I can only speak to my own experience of the Parisian streets. In '05-'06 the pavement itself was in much better condition than Boston's. The big challenge there is the glass. It seems to be sport to smash bottles late at night in the streets. They're good about cleaning it up, there are men in green with old fashioned brooms whose job it is to keep the streets clean. They have access to running water and use rolled up carpets to channel it in various ways to best clean a stretch of road. Also the proprietors of shops/restaurants take much more care of the area surrounding their business.
Our biggest problem in Paris was the lane reserved for bikes, buses, and crazy cabs. If ever there were two vehicles which don't work well together it's bikes and buses.

It was my experience that the Parisians are better drivers than Bostonians. I think it is largely due to the small size of their cars, they can actually see and control what they're doing. My only problems in France were from cabbies knowing how much clearance they have and pushing that space, in Boston it's always been little women driving Suburbans while talking on their cell phone and having no idea that I even exist.

That's a rant for another day, but I think enforcement of the cell phone laws will do more for traffic safety than anything else. OK, enough already, sorry!

lagatta à montréal said...

Cramped roads do mean that we are taking over, or taking back, space monopolised by cars. So much the better! After all, Amsterdam isn't known for its broad boulevards.

This is a wonderful article. Boston amd Montréal are certainly comparable cities of similar vintage and density, but we have fought for years to win a network of cycle paths and other amenities - though alas in recent years there has been less development than promised, with La Piste Claire-Morrissette being about the only major improvement in the network.

The Paris article shows that change can come - unlike Amsterdam, Copenhagen, some German cities, and the German-influenced border city Strasbourg in eastern France, Paris was never viewed as a cycling-riendly place. Traffic was chaotic and rude, and few people cycled in the city centre.

A lot of commuters started to cycle during a long public-service strike in 1995 when the métro and buses were functioning, if at all, with a skeleton staff. In recent years Paris has become the great outsider, adding trams in the "proche banlieue" (urbanised suburbs) and one line in Paris proper, many dedicated bus and cycle lanes and a qualitative shift in mentalities.

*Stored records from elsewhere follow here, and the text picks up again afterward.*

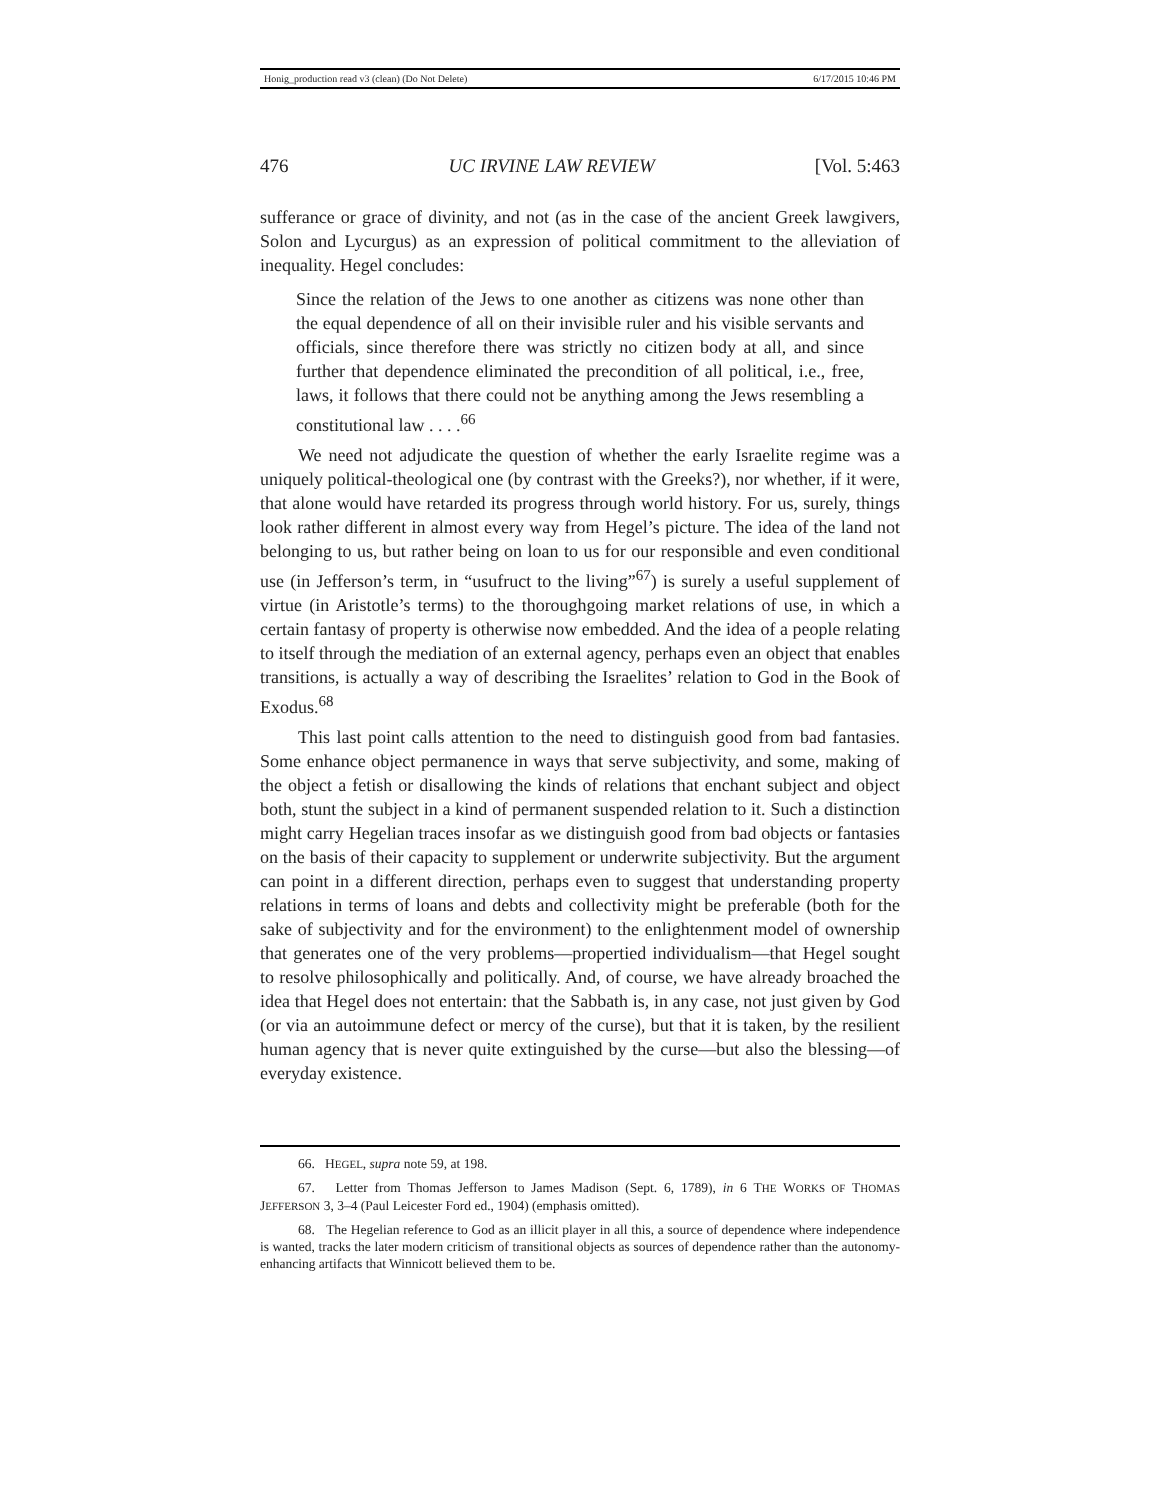Honig_production read v3 (clean) (Do Not Delete) 6/17/2015 10:46 PM
476 UC IRVINE LAW REVIEW [Vol. 5:463
sufferance or grace of divinity, and not (as in the case of the ancient Greek lawgivers, Solon and Lycurgus) as an expression of political commitment to the alleviation of inequality. Hegel concludes:
Since the relation of the Jews to one another as citizens was none other than the equal dependence of all on their invisible ruler and his visible servants and officials, since therefore there was strictly no citizen body at all, and since further that dependence eliminated the precondition of all political, i.e., free, laws, it follows that there could not be anything among the Jews resembling a constitutional law . . . .<sup>66</sup>
We need not adjudicate the question of whether the early Israelite regime was a uniquely political-theological one (by contrast with the Greeks?), nor whether, if it were, that alone would have retarded its progress through world history. For us, surely, things look rather different in almost every way from Hegel’s picture. The idea of the land not belonging to us, but rather being on loan to us for our responsible and even conditional use (in Jefferson’s term, in “usufruct to the living”<sup>67</sup>) is surely a useful supplement of virtue (in Aristotle’s terms) to the thoroughgoing market relations of use, in which a certain fantasy of property is otherwise now embedded. And the idea of a people relating to itself through the mediation of an external agency, perhaps even an object that enables transitions, is actually a way of describing the Israelites’ relation to God in the Book of Exodus.<sup>68</sup>
This last point calls attention to the need to distinguish good from bad fantasies. Some enhance object permanence in ways that serve subjectivity, and some, making of the object a fetish or disallowing the kinds of relations that enchant subject and object both, stunt the subject in a kind of permanent suspended relation to it. Such a distinction might carry Hegelian traces insofar as we distinguish good from bad objects or fantasies on the basis of their capacity to supplement or underwrite subjectivity. But the argument can point in a different direction, perhaps even to suggest that understanding property relations in terms of loans and debts and collectivity might be preferable (both for the sake of subjectivity and for the environment) to the enlightenment model of ownership that generates one of the very problems—propertied individualism—that Hegel sought to resolve philosophically and politically. And, of course, we have already broached the idea that Hegel does not entertain: that the Sabbath is, in any case, not just given by God (or via an autoimmune defect or mercy of the curse), but that it is taken, by the resilient human agency that is never quite extinguished by the curse—but also the blessing—of everyday existence.
66. HEGEL, supra note 59, at 198.
67. Letter from Thomas Jefferson to James Madison (Sept. 6, 1789), in 6 THE WORKS OF THOMAS JEFFERSON 3, 3–4 (Paul Leicester Ford ed., 1904) (emphasis omitted).
68. The Hegelian reference to God as an illicit player in all this, a source of dependence where independence is wanted, tracks the later modern criticism of transitional objects as sources of dependence rather than the autonomy-enhancing artifacts that Winnicott believed them to be.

Boston's density is one of its best points in favour of developing cycling culture - moreover, you are flat, and our winters are even a bit more severe than yours (brrr).

Yes, whatever one thinks of helmet promotion, a helmet law is poison for cycling-share schemes and for developing mass urban cycling in normal clothes.

Finally, I've pretty much given up reading the comments section in mass media, including the CBC (public broadcaster). Where do they find all these rednecks in Boston, one of the most highly-educated areas in North America? It is the same in papers and electronic media here. Perhaps the rednecks are simply jealous of cyclists, as adults aren't supposed to be having so much fun getting to work or school.

spiderleggreen said...

Here's a blog I found via Velo Vogue, that can keep you up on what's happening in the bike-sharing world.

Montreal~ Where are the rednecks in the Boston area? I'm not from Boston, but my guess would be Revere.